Saved entries:

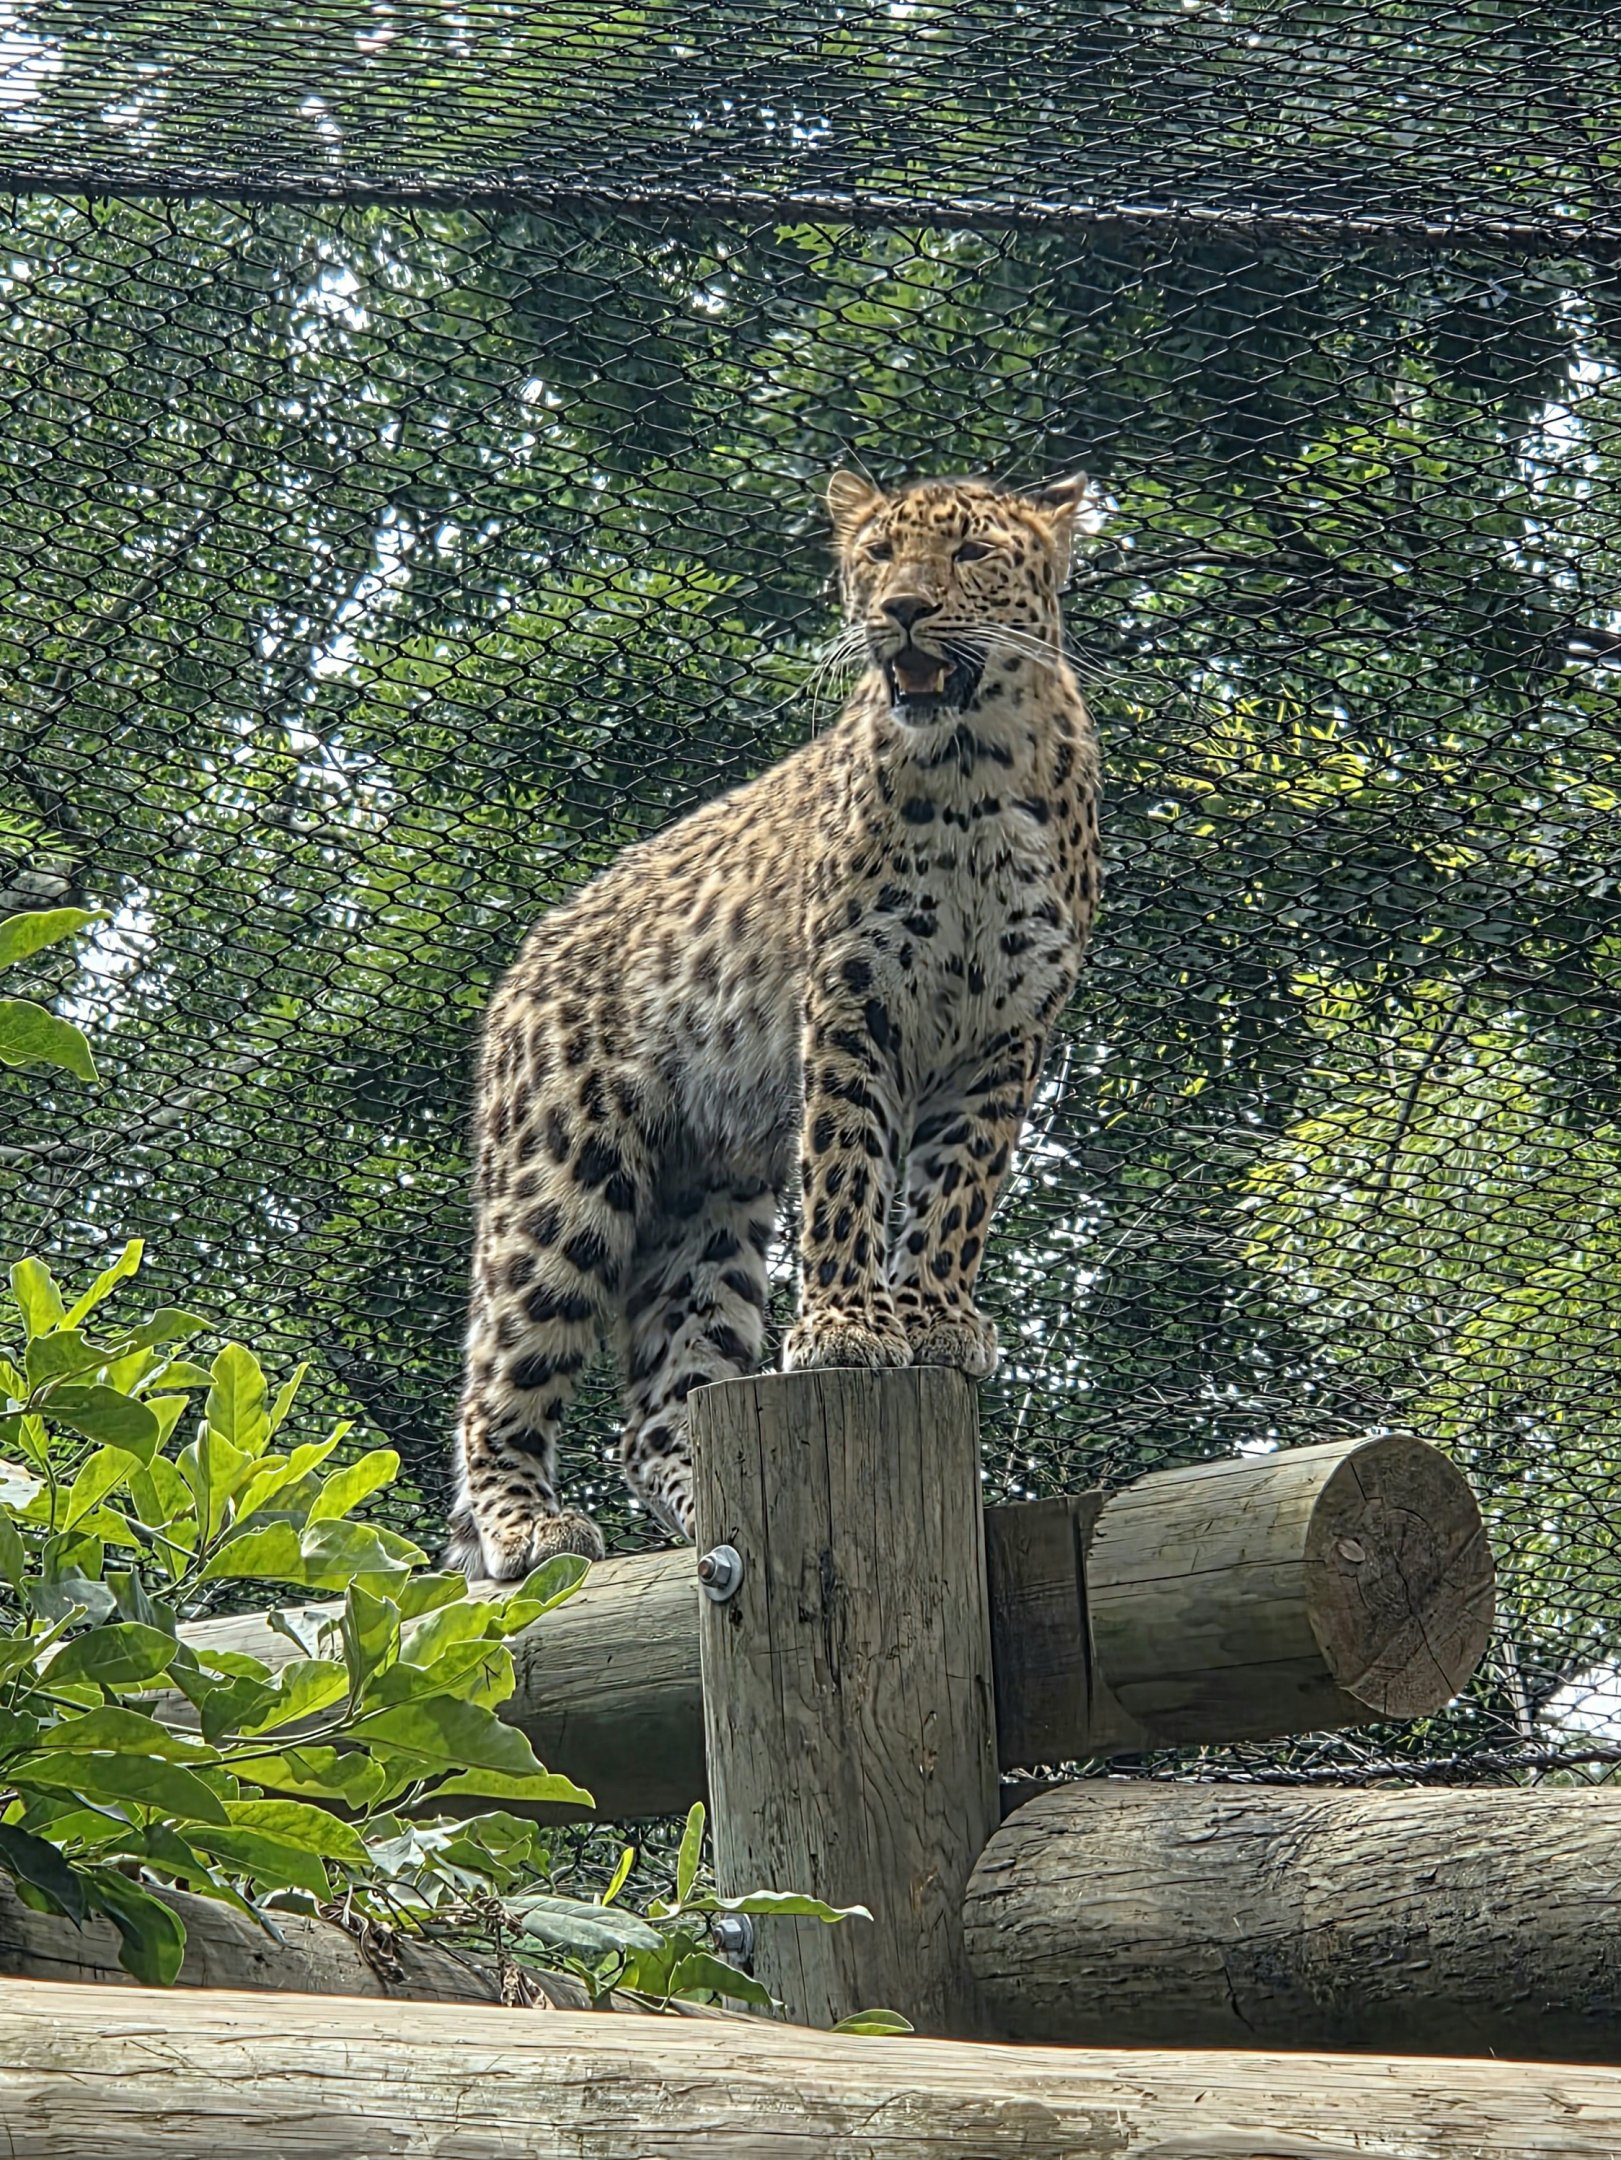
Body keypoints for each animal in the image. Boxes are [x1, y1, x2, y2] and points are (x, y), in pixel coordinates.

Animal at [445, 468, 1103, 1579]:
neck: (970, 771)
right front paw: (844, 1327)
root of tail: (524, 961)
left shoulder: (1007, 1031)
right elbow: (848, 1172)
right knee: (499, 1365)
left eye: (970, 554)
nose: (903, 610)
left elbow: (957, 1191)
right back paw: (527, 1526)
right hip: (560, 1178)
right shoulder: (851, 1000)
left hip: (706, 1203)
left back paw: (707, 1509)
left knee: (659, 1407)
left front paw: (935, 1320)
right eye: (877, 554)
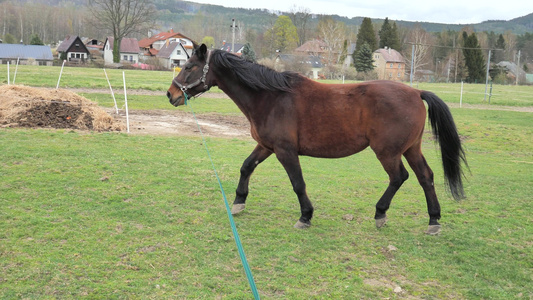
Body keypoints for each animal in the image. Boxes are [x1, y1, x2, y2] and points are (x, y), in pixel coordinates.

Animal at [166, 44, 466, 234]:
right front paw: (239, 202)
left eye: (189, 67)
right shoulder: (266, 146)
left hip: (388, 152)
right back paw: (433, 220)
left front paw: (305, 216)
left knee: (399, 177)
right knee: (425, 177)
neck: (271, 97)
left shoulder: (285, 151)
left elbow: (298, 184)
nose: (171, 94)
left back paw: (381, 213)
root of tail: (416, 92)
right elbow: (246, 167)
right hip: (411, 148)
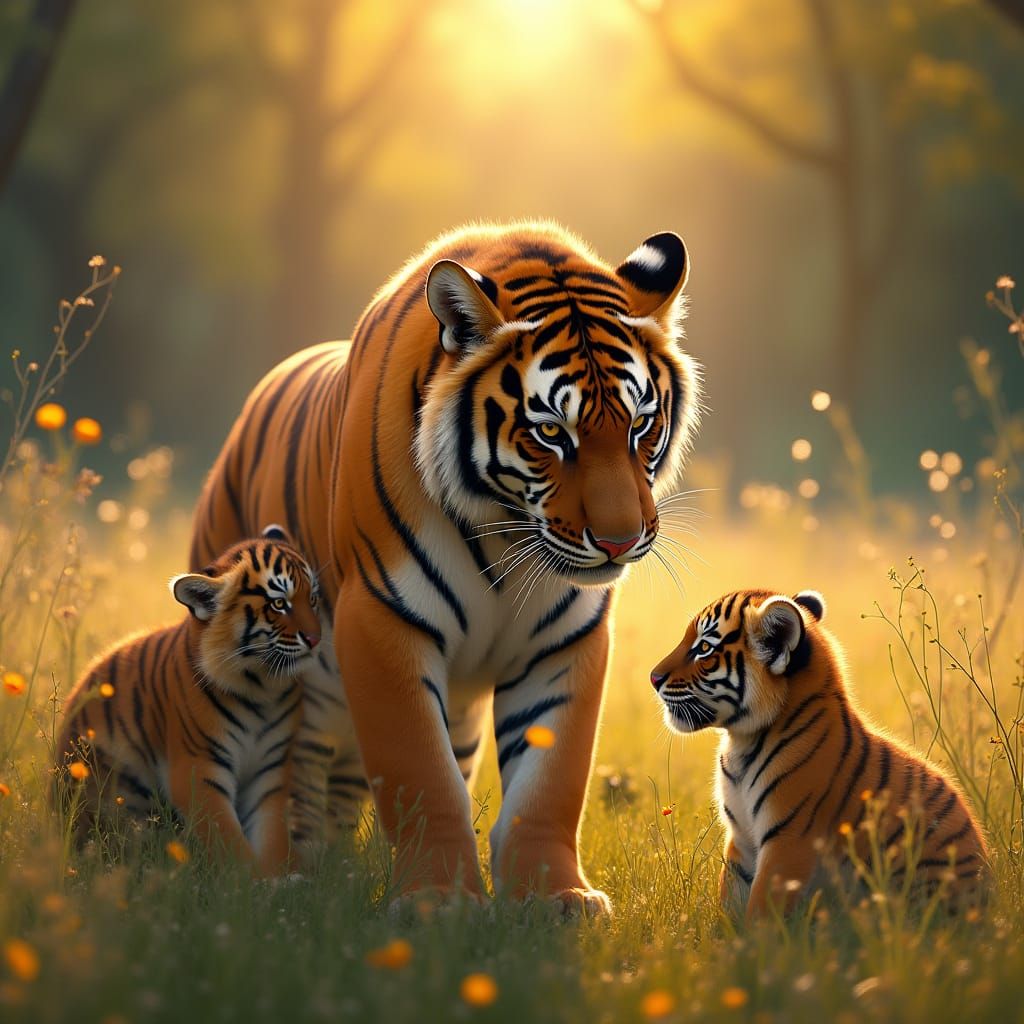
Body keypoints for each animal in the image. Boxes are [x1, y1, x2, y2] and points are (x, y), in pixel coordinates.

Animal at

Task directions: Wherever a line of the entries holds the string "knee", copy that line.

Output of the exercise:
right knee: (499, 1365)
left knee: (659, 1407)
left knee: (399, 177)
right knee: (425, 177)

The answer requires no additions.